Required action
Everything in the entries except the pictures must be repeated exactly.

Top of Excerpted records

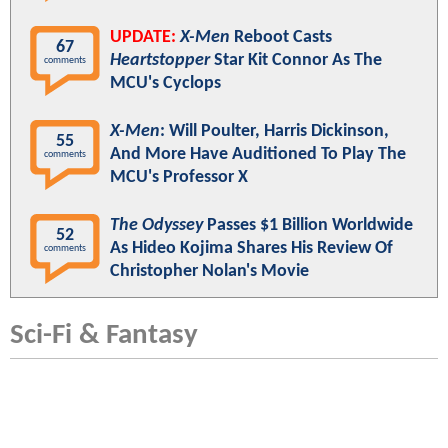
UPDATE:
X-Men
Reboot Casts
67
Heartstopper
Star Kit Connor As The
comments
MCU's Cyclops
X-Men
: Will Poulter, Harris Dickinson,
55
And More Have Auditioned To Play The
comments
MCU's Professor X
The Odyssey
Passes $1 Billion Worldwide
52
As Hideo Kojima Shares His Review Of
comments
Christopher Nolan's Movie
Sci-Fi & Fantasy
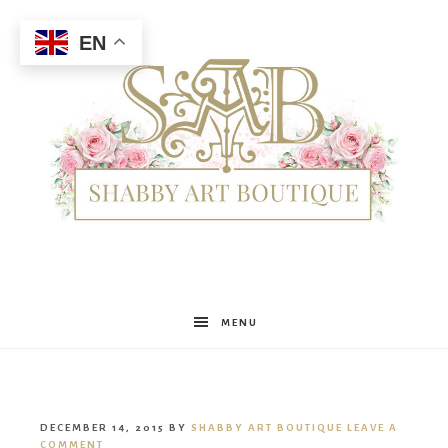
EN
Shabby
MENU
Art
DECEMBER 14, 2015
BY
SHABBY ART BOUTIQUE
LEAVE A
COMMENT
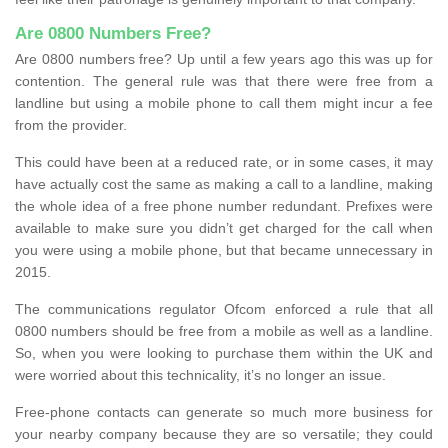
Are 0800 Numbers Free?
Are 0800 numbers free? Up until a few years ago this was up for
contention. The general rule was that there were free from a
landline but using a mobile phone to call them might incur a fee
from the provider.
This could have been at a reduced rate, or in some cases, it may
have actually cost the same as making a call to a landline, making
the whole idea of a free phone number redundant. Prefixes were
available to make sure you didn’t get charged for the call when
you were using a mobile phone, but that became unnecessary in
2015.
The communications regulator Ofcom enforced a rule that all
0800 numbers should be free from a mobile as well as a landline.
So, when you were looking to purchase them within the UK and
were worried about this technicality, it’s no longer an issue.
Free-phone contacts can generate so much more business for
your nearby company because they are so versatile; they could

Bottom of Excerpted records

Written response
UPDATE:
X-Men
Reboot Casts
67
Heartstopper
Star Kit Connor As The
comments
MCU's Cyclops
X-Men
: Will Poulter, Harris Dickinson,
55
And More Have Auditioned To Play The
comments
MCU's Professor X
The Odyssey
Passes $1 Billion Worldwide
52
As Hideo Kojima Shares His Review Of
comments
Christopher Nolan's Movie
Sci-Fi & Fantasy
EN
Shabby
MENU
Art
DECEMBER 14, 2015
BY
SHABBY ART BOUTIQUE
LEAVE A
COMMENT
Are 0800 Numbers Free?
Are 0800 numbers free? Up until a few years ago this was up for
contention. The general rule was that there were free from a
landline but using a mobile phone to call them might incur a fee
from the provider.
This could have been at a reduced rate, or in some cases, it may
have actually cost the same as making a call to a landline, making
the whole idea of a free phone number redundant. Prefixes were
available to make sure you didn’t get charged for the call when
you were using a mobile phone, but that became unnecessary in
2015.
The communications regulator Ofcom enforced a rule that all
0800 numbers should be free from a mobile as well as a landline.
So, when you were looking to purchase them within the UK and
were worried about this technicality, it’s no longer an issue.
Free-phone contacts can generate so much more business for
your nearby company because they are so versatile; they could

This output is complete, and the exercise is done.